After many breaks we reached the summit about 10 minutes before sunrise. Too our surprise there must have been 200 people up there. Since it was so late in the season we were expecting a fraction of that.


The view towards the east was beautiful. And being so high above the clouds after climbing through the night was very rewarding. We stayed up top for about 45 minutes taking pictures, drinking some whiskey and watching the sky light up and the views change. The views of the clouds below were especially cool. They looked liked massive frozen waves. And since we hadn't slept all night our brains were getting pretty silly.

Tommy Lee Jones. He was everywhere. Billboards, vending machines, buses maybe. It reminded me and everyone else about Bill Murray's character in Lost In translation. Where an older actor comes to Japan for a week to make a couple million dollars poising for photos to endorse some whiskey.



We spent the next couple days after Fuji down in Kyoto. First we rested after our long hike and brutal night bus from Tokyo. But we soon got out into the city to take in all it's history, beauty and culture. It seems around every corner was a garden, or craft shop, or park, or temple, or statue, or Geisha, or fake geisha dressed up for tourists.

The thing to do in Kyoto is ride bikes, since it's so flat. We rented bikes for 100yen, which is possibly the greatest deal in Japan. We stared out as a group of three, but Mack got lost after the second temple we visited. he never saw him again until the airport Saturday morning.
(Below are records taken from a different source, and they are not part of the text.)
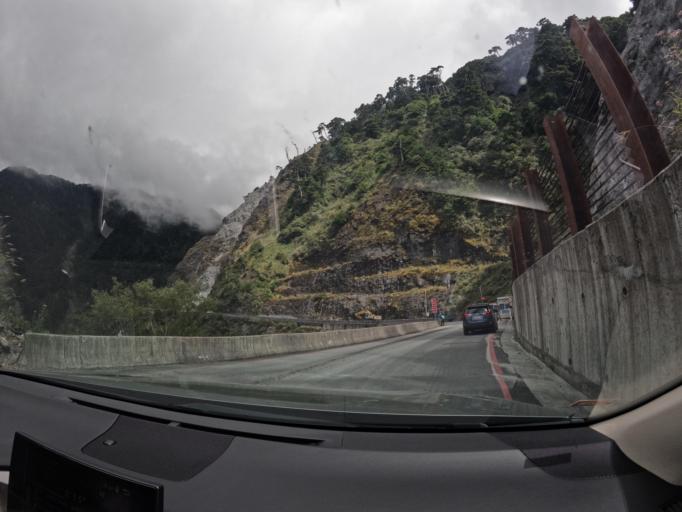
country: TW
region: Taiwan
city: Yujing
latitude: 23.2658
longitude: 120.9503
But he had other Osaka plans with a family friend.


Since neither Matt nor I were super keen on paying 500yen for each little temple or rock garden we just visited one well known temple (and was underwhelmed, I think from all the packages bus tourists that clogged it up) and spent the rest of the day cruising the free parks and all the cool side streets and neighborhoods. What we decided is that there doesn't seem like a poor person or house in Kyoto and there are plenty of beautiful girls on bikes. Which is something that needs to spread through out the world.












Kyoto and and Osaka our about 40 minutes apart by train, but they seem like worlds apart. Kyoto is filled with temples, craft and art shops and green spaces. While Osaka is full of neon, shopping and concrete. But it's still charming in it's own way. We spent our last day here just walking around, eating some of the local food, like takoyaki, which are doughy balls with bits of octopus inside. And Okomanayaki, which is similar to an egg scramble with a bunch of veggies. For our evening entertainment, we started off with our usual bottle of Santori whiskey from 7-11 and a wander about town, looking for places to consume more alcohol. We found more huge buildings offering 75 rooms to spend 90 minutes "chatting with some ladies." Jake and Matt were cheap so we didn't do it...just kidding, Mom.
We did find some fun little bars, full of very drunk Japanese, but nothing earth shattering. We did notice an abundance of little "reggae" shops were selling little treats that we may have dabbled in, though.




I found where every cool vintage shirt in in America ends up, Osaka. For sale for 30 dollars.